Benoist regarda Judith. Elle lui rendit son regard. Elle avait dans ses yeux des millénaires de sagesse accumulée, elle avait dans son regard la tendresse des dieux pour la race des hommes. Elle avait dans ses iris la puissance de son aïeule Lilith. Elle regardait Benoist comme un dragon regarde un mouton. Elle était immense, écrasante, superbe. Caroline se saisit instinctivement de la seringue. Benoist, lui, était happé par ce maelström. Il bredouilla : « C’est… Donc l’alchimiste est en fait le dragon ? » Judith rit. Ses lèvres dévoilèrent un rapide éclair blanc qui pouvait mordre les coeurs quand elle le désirait. Caroline eut un rictus. Ne souhaitant pas s’étendre davantage, Judith s’inclina pour prendre congé, dans un mouvement d’une grâce extraordinaire, comme issu d’un ballet féérique.
Benoist se leva pour la suivre, hypnotisé. Caroline n’en revenait pas. Personne n’avait prévu ce qui se passait. En tout cas pas elle. C’était inadmissible. Outrée, elle se saisit prestement de la seringue préparée par Judith – la blanche, et la planta dans les fesses du marquis. Le piston fut prestement actionné. « À moi. Ceci est à moi. », dit Caroline.

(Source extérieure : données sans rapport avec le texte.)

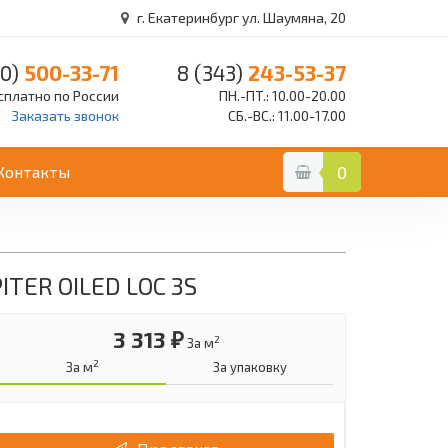
г. Екатеринбург ул. Шаумяна, 20
0)
500-33-71
8 (343)
243-53-37
сплатно по России
ПН.-ПТ.: 10.00-20.00
Заказать звонок
СБ.-ВС.: 11.00-17.00
Контакты
0
ITER OILED LOC 3S
3 313 ₽
2
За м
2
За м
За упаковку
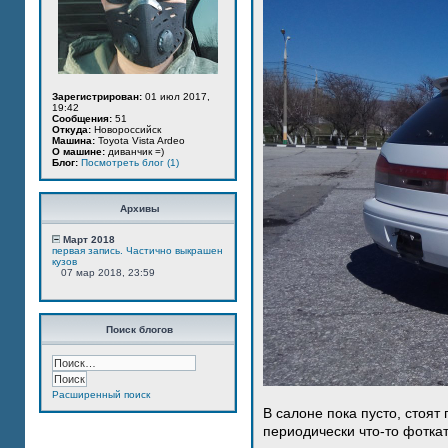
Зарегистрирован:
01 июл 2017,
19:42
Сообщения:
51
Откуда:
Новороссийск
Машина:
Toyota Vista Ardeo
О машине:
диванчик =)
Блог:
Посмотреть блог (1)
Архивы
Март 2018
первая запись. Частично выкрашен
кузов
07 мар 2018, 23:59
Поиск блогов
Расширенный поиск
В салоне пока пусто, стоят
периодически что-то фотка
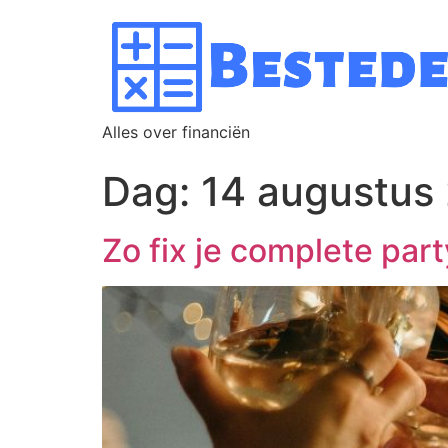
Alles over financiën
Dag:
14 augustus
Zo fix je complete par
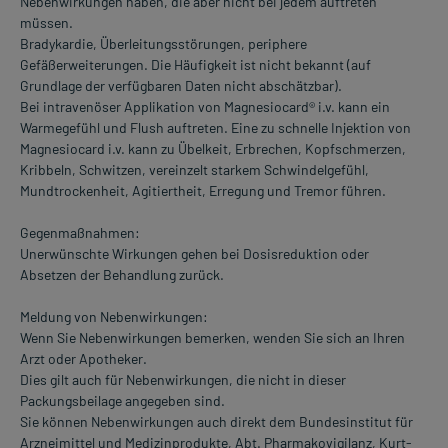
Nebenwirkungen haben, die aber nicht bei jedem auftreten
müssen.
Bradykardie, Überleitungsstörungen, periphere
Gefäßerweiterungen. Die Häufigkeit ist nicht bekannt (auf
Grundlage der verfügbaren Daten nicht abschätzbar).
Bei intravenöser Applikation von Magnesiocard® i.v. kann ein
Warmegefühl und Flush auftreten. Eine zu schnelle Injektion von
Magnesiocard i.v. kann zu Übelkeit, Erbrechen, Kopfschmerzen,
Kribbeln, Schwitzen, vereinzelt starkem Schwindelgefühl,
Mundtrockenheit, Agitiertheit, Erregung und Tremor führen.
Gegenmaßnahmen:
Unerwünschte Wirkungen gehen bei Dosisreduktion oder
Absetzen der Behandlung zurück.
Meldung von Nebenwirkungen:
Wenn Sie Nebenwirkungen bemerken, wenden Sie sich an Ihren
Arzt oder Apotheker.
Dies gilt auch für Nebenwirkungen, die nicht in dieser
Packungsbeilage angegeben sind.
Sie können Nebenwirkungen auch direkt dem Bundesinstitut für
Arzneimittel und Medizinprodukte, Abt. Pharmakovigilanz, Kurt-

Les yeux de Benoist s’agrandirent dans l’expression de la terreur la plus pure. Il tomba à genoux. Quand il revint à lui, il serrait les jambes de Caroline dans ses bras. À l’entrée de la pièce, les béquilles avaient été ramassées.
En revenant au village, Hyacinthe demanda : « Qu’est-ce qu’il y avait, dedans ?
– De l’adrénaline. Un vasoconstricteur, histoire de rendre le marquis inopérant pour la nuit. Si on lui donne ce qu’il veut, il prendra son plaisir égoïste et partira. S’il en est empêché, son désir ne sera que plus fort. De frustration, il reviendra… »
- Le comté est le domaine du comte, la marche est le domaine du marquis. Non ça n’est pas le marquisat.